***** PROVIDED DATA *****

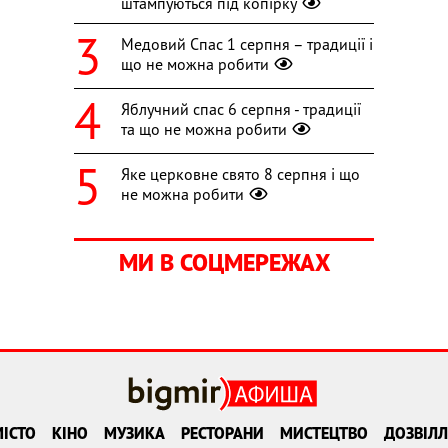
штампуються під копірку
Медовий Спас 1 серпня – традиції і
що не можна робити
Яблучний спас 6 серпня - традиції
та що не можна робити
Яке церковне свято 8 серпня і що
не можна робити
МИ В СОЦМЕРЕЖАХ
ІСТО
КІНО
МУЗИКА
РЕСТОРАНИ
МИСТЕЦТВО
ДОЗВІЛЛ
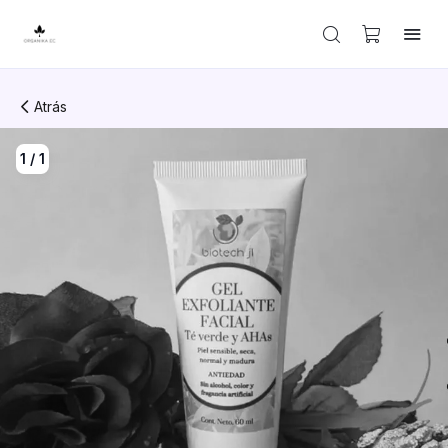
Atrás
1
/
1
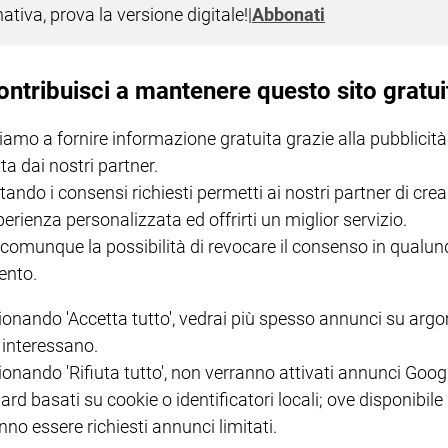
nativa, prova la versione digitale!
|
Abbonati
ontribuisci a mantenere questo sito gratui
iamo a fornire informazione gratuita grazie alla pubblicità
ta dai nostri partner.
tando i consensi richiesti permetti ai nostri partner di crea
I LOVE ENGLISH JUNIOR
CREDERE
IL G
perienza personalizzata ed offrirti un miglior servizio.
GBABY DIGITALE -
€ 69,00
€ 43,90
€ 98,80
€ 49,90
€ 11
35%
49%
 comunque la possibilità di revocare il consenso in qualu
ABBONAMENTO ANNUALE
€ 16,99
nto.
ionando 'Accetta tutto', vedrai più spesso annunci su arg
i interessano.
ionando 'Rifiuta tutto', non verranno attivati annunci Goog
ard basati su cookie o identificatori locali; ove disponibile
COLLANA ARSENIO LUPIN
QUID+ ALLENIAMO
nno essere richiesti annunci limitati.
VOL. 1 - 2
MAGNIFICA HUMANITAS -
L'INTELLIGENZA
PRE
€ 18,50
ENCICLICA PAPALE
€ 27,50
SANT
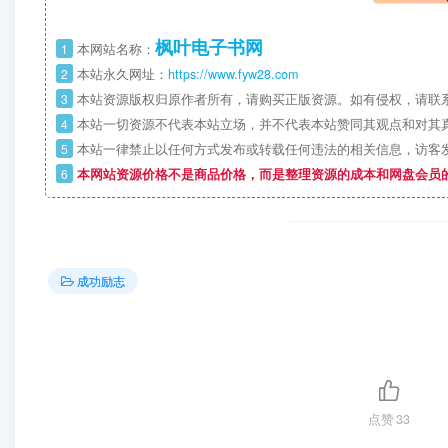
枫叶电子书网
1
本网站名称：
2
本站永久网址：
https://www.fyw28.com
3
本站资源版权归原作者所有，请购买正版资源。如有侵权，请联
4
本站一切资源不代表本站立场，并不代表本站赞同其观点和对其
5
本站一律禁止以任何方式发布或转载任何违法的相关信息，访客
6
本网站资源价格不是商品价格，而是整理资源的成本和网盘会员
成功励志
点赞
33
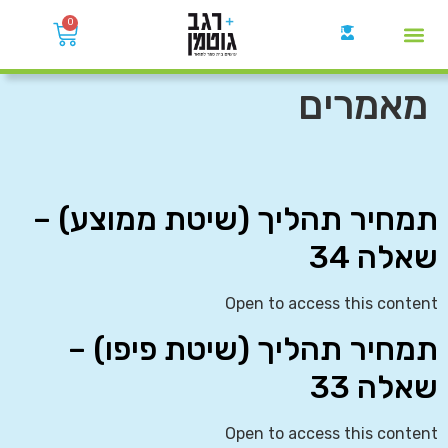
0
קבוצות הWhatsApp
מאמרים
תמחיר תהליך (שיטת ממוצע) –
שאלה 34
Open to access this content
תמחיר תהליך (שיטת פיפו) –
שאלה 33
Open to access this content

*****

→ DIRECTIONS FOR THIS TASK
Copy out all lines from the records where the word "ionando" appears.

→ RESPONSE FOR THIS EXERCISE
ionando 'Accetta tutto', vedrai più spesso annunci su arg
ionando 'Rifiuta tutto', non verranno attivati annunci Goog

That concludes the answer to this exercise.